In 2012, Joshua Oppenheimer jolted the nonfiction film world with “The Act of Killing,” a fly-on-the-wall account of the perpetrators of the 1965 Indonesian genocide as they stage re-enactments of their horrific crimes. The
"Act of Killing," which was nominated for the documentary Oscar, was the result of a decade of work in which Oppenheimer embedded himself with the local population in the island nation, speaking the language and documenting them from within.
Just two years later, Oppenheimer returns with "The Look of Silence," a new film about the period a half-century ago when, after a military coup, an estimated 1 million people with trumped-up "Communist" ties were ripped from their homes by proxies of the new leaders and gruesomely murdered. Many more were sent to concentrations camps. This time, Oppenheimer tells that story from the point of view of victims—not only allowing their experience to emerge but capturing the survivors as they confront the very people who murdered their loved ones.
Far from a B-side addendum to the original, "The Look of Silence" is a wholly conceived, self-contained work with emotional and moral firepower all its own. Oppenheimer intended to make two films from the outset; in fact, a scene in this film that shows perpetrators boasting of the violence was actually the starting point for both movies.
“Silence” is playing a number of high-profile festivals on this season’s circuit ahead of its release by Drafthouse Films next summer, and this week it made its official U.S. premiere at the
The film follows one family that is still coming to terms with what happened. It looks particularly at Adi, 44, an optician who was born several years after the event--a kind of gift from God, as his very elderly mother puts it--after his brother Ramli was dragged from the family's home and tortured and killed. Adi is trying to raise a family of his own now, but finds his son being taught propaganda that glorifies the very acts that took away his family.

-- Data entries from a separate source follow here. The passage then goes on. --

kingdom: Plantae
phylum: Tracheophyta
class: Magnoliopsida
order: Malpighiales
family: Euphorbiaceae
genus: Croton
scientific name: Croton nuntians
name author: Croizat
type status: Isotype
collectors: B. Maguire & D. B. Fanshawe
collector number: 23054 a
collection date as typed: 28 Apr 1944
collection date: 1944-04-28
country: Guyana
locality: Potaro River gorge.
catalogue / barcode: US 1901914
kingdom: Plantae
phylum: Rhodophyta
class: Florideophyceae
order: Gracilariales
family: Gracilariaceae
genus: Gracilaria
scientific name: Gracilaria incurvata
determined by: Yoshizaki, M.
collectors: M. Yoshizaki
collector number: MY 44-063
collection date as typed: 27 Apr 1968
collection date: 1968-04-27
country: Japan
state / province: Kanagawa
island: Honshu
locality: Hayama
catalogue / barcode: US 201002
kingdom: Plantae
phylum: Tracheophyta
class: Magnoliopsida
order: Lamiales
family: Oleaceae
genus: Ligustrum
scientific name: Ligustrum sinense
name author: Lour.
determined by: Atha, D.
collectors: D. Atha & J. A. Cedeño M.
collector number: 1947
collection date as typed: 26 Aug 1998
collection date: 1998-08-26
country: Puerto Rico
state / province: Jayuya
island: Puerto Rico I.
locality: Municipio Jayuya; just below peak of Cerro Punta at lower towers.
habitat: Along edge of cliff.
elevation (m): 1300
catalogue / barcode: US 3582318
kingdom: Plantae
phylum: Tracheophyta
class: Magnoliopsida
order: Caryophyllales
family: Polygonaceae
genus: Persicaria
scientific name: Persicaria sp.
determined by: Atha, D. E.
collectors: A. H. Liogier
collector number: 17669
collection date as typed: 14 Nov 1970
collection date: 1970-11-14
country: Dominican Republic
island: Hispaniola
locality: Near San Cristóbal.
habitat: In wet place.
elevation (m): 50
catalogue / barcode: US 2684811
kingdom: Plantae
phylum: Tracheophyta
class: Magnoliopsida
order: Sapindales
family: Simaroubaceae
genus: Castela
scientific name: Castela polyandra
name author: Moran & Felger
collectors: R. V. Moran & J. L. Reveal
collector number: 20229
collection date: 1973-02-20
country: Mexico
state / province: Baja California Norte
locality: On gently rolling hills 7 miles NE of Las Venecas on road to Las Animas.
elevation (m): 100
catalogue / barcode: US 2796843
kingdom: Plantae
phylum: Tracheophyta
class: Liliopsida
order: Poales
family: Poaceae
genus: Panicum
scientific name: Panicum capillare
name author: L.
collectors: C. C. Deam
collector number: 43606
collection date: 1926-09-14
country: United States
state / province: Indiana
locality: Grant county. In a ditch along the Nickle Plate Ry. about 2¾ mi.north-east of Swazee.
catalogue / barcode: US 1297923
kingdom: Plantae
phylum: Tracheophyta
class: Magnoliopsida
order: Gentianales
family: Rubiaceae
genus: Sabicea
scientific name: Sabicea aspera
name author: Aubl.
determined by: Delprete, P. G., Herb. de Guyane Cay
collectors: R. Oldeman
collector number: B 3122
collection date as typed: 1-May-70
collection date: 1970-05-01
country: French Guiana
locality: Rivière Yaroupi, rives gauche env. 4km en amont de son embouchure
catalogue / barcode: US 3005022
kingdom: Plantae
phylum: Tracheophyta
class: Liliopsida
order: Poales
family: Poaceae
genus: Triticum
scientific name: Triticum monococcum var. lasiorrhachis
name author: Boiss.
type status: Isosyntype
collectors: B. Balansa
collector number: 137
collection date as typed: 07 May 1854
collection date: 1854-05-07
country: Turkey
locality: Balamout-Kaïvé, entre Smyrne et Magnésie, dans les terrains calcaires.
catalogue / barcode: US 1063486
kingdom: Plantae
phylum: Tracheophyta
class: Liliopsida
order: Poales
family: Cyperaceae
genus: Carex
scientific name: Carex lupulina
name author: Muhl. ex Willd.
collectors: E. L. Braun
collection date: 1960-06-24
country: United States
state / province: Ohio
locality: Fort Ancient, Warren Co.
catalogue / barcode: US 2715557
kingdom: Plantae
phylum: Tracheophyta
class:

A soft-spoken but firm man, Adi sets out to visit the homes of those who oversaw or committed the crimes that took away his brother—many are older men now but still alive--asking thoughtful but provocative questions that gives them time to respond but never lets them off the hook. He is, at once, both a sympathetic hero and our angry surrogate.
If the style of the movie is a little more traditional than "Killing"—Oppenheimer can be heard asking questions of the perpetrators too—the result is no less stunning, an encounter with the banality of evil in the most visceral way. Watching survivors come to terms with their pain is hard enough; watching them as they seek answers from those who inflicted it is riveting, disturbing and eye-opening.
"'The Act of Killing' is what happens when killers win and are able to create a victor's history to justify their actions. What does it do to the people who perpetrated the killing? What does it do to the community?" Oppenheimer said at the Q&A. This film, he said, is "about the present-day atrocities. What does it mean for survivors to continue to live in the shadow of men who killed their relatives?"
Oppenheimer has said the situation is akin in many ways to Nazi Germany—only with the added perverse twist that the Nazis won, because the regime that carried out the killing remained in power. But even that stirring comparison, he points out, doesn't fully do justice to what happened in Sumatra, because not only do the victims still live in fear of the government but they live among their oppressors. These people are their neighbors and teachers. They rarely acknowledge what they did—and when they do it's considered heroic. In fact, Indonesian society as a whole has only very recently begun talking about the genocide as anything other than brave.
The film contains numerous examples of this, including many disturbing conversations, in which the perpetrators matter of factly say they had to drink the victims' blood right out of their throats lest they themselves "would go crazy," one of numerous myths clearly perpetuated by the more religious-minded government to justify the killings.
Slightly enlightened perpetrators lash put at Adi and Oppenheimer, and at least from them there's a faint notion of recognition, though apology is far from anyone's mind; the closest Adi comes is with a woman of about his age who extends an apology on behalf of her father, who seems otherwise unremorseful. Adi says at one point to this mother that remorse is all he wants from the killers, because that will allow for forgiveness, and some ability to move on co-existing with these people. (The title is based on scenes featuring Adi watching Oppenheimer's footage of the perpetrators with a gaze that's horrified but also on a futile quest to understand.)
"The first film was a flamboyant film, more of a fever dream, and this was something different," Oppenheimer said in an interview. "It's finding the cinematic language to express silence."
Still, he sees the two movies on a continuum, particularly in Indonesia. "The first film was a bomb that could create the space into which this film might go," he said. "You couldn't have this film without that one because before 'The Act of Killing' there was no model to talk about truth and reconciliation."
So taboo is the subject there that Oppenheimer and his crew had packed bags waiting in case they needed to flee at any moment. The police were called several times by the perpetrators during the shoot. It is too dangerous, after more than a decade of working and filming these stories, for Oppenheimer to return to Indonesia (he lives in Denmark) and Adi and his family have been relocated to a more supportive community in Indonesia where the past and the threats don't hover. As with "Killing," dozens of people in the credits—including heavyweights like line producers—are listed as "Anonymous."